A question about the evaluation criterion on ILSVRC
qqqqxxyy opened this issue · comments
Hello author, I have read your paper and find it very inspiring! Here is my question:
when I test the code which you use to generate gt_bbox :
def load_val_bbox(label_dict,all_imgs,gt_location):
#gt_location ='/data/zhangcl/DDT-code/ImageNet_gt'
import scipy.io as sio
gt_label = sio.loadmat(os.path.join(gt_location,'cache_groundtruth.mat'))
locs = [(x[0].split('/')[-1],x[0],x[1]) for x in all_imgs]
locs.sort()
final_bbox_dict = {}
for i in range(len(locs)):
#gt_label['rec'][:,1][0][0][0], if multilabel then get length, for final eval
final_bbox_dict[locs[i][1]] = gt_label['rec'][:,i][0][0][0][0][1][0]
return final_bbox_dic
I find that if there is more than one target object in an image, it will choose the first object's localization as the gt_bbox, for example: No.2,No.23 image in validation set of ILSVRC.
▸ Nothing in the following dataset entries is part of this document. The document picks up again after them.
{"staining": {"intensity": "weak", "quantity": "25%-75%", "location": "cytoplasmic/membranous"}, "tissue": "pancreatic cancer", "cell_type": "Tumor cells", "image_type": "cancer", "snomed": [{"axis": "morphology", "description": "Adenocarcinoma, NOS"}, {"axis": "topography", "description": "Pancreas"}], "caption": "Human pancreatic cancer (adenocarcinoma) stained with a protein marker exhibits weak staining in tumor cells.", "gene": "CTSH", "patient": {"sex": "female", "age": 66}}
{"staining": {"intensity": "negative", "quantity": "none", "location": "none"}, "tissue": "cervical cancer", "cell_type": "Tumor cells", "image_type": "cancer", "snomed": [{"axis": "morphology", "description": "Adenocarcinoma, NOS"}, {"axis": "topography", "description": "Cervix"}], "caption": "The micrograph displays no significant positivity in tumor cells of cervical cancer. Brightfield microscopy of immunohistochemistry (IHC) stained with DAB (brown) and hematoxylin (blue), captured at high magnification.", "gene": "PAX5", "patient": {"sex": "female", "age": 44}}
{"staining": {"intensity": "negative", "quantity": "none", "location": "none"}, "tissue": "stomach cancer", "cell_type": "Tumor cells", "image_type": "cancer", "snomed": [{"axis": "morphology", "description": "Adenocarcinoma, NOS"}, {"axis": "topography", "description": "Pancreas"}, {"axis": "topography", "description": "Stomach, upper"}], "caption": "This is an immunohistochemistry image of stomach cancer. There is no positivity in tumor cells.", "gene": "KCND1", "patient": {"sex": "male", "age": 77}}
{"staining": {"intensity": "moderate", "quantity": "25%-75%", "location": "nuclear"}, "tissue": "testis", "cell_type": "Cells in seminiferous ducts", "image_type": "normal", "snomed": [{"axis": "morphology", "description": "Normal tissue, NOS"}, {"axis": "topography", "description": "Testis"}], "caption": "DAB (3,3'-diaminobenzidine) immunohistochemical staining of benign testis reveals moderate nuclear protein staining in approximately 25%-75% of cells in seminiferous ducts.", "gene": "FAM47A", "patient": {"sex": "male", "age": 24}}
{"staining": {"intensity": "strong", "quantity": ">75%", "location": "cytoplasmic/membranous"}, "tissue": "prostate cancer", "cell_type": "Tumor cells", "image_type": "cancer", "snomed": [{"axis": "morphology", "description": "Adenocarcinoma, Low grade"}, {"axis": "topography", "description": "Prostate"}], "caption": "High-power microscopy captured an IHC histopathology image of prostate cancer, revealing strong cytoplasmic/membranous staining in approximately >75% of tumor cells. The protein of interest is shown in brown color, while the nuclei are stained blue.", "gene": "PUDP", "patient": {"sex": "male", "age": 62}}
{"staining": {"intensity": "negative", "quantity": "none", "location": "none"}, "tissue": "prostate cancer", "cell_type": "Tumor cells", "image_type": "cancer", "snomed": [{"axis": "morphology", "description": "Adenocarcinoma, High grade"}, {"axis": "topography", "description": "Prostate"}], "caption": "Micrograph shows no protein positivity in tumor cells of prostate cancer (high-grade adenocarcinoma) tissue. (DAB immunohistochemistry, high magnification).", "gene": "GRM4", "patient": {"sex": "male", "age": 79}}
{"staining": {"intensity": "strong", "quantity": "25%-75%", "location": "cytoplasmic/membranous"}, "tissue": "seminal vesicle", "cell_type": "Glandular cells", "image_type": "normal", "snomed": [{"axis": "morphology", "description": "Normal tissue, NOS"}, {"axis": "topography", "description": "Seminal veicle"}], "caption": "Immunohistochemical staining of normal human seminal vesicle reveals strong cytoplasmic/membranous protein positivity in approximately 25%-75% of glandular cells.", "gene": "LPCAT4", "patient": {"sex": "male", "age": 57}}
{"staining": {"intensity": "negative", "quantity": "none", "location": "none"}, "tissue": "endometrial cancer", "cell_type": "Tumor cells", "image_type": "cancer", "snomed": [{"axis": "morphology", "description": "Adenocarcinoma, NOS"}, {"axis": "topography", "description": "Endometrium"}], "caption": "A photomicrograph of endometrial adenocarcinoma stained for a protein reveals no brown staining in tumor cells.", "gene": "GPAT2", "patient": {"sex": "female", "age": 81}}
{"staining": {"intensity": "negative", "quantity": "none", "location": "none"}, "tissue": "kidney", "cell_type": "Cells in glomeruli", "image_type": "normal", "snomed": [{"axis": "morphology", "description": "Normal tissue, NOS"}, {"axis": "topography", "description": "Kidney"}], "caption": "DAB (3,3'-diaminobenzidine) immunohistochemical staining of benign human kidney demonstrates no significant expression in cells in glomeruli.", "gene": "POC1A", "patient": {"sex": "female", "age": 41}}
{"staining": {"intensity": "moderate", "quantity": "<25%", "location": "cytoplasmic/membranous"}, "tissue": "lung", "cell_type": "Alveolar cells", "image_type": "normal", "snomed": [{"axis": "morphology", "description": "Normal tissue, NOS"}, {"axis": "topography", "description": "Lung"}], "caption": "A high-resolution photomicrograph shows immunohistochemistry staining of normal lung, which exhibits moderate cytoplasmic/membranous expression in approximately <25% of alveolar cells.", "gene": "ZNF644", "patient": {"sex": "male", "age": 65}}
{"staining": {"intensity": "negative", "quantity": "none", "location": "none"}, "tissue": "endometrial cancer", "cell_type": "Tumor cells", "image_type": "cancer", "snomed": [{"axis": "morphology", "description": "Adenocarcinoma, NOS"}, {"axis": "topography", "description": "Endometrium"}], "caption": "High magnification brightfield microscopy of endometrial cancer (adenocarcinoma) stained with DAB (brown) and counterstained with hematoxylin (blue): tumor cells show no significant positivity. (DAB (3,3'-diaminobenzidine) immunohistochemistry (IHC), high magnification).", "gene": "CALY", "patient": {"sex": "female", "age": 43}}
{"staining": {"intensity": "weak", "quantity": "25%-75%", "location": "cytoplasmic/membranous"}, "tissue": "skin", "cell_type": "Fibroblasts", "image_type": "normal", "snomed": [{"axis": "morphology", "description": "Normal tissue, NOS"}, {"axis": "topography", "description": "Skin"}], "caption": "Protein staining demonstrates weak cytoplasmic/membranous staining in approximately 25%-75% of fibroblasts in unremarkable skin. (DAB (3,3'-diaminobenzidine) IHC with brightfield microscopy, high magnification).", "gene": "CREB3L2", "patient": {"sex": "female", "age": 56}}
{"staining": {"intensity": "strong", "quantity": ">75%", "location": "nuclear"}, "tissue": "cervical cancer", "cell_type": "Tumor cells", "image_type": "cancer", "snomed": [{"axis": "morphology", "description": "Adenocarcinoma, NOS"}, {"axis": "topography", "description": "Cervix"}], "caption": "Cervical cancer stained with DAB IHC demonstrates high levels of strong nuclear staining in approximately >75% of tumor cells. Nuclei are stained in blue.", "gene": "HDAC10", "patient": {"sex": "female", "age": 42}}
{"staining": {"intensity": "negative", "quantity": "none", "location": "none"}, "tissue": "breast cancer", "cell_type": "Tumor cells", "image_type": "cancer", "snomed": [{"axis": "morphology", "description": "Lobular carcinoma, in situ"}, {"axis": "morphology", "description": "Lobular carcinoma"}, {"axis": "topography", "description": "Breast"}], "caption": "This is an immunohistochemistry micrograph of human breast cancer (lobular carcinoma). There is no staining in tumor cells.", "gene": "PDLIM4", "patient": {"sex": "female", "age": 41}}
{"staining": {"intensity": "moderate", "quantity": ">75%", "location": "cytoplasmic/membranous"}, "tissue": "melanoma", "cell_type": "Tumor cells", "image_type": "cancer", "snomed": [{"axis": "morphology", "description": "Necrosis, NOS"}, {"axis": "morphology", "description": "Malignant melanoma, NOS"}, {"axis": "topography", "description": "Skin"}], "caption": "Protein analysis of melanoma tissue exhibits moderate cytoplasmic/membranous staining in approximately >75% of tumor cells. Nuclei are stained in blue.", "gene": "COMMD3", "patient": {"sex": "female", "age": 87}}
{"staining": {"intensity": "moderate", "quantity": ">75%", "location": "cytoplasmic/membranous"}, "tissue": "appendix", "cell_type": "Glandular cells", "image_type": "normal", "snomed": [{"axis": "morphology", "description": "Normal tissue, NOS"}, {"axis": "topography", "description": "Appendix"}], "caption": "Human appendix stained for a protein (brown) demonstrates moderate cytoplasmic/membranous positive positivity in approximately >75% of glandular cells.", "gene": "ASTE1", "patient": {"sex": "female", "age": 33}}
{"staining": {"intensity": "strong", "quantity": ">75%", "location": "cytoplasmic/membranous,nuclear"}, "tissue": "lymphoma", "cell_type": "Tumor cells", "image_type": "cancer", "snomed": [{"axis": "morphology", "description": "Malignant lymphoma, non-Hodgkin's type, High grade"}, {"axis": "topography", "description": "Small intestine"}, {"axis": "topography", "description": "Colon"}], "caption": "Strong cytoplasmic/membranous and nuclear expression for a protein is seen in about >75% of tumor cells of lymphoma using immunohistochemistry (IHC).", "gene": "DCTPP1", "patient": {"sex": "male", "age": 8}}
However . this is unreasonable and will decrease the accuracy rate. So, what is your evaluation criterion on ILSVRC?
Hi, Thank you for your interest in our code and paper.
Actually, the load_val_bbox is only used in the training stage, i.e., PSOL_training.py, and the evaluation metric in the training stage is just a hint (not an accurate number) for the model. In the evaluation stage, we will use different strategies to get the gt_boxes from the original XML file (Please see the PSOL_inference.py for details).
A basic assumption in current WSOL tasks is that there is only one object in the corresponding image. if there are more than one object in the image, we will calculate the maximum IoU score with any objects and take it as the final score.
Regards,
Chenlin
Your answer completely solved my question! Thank you!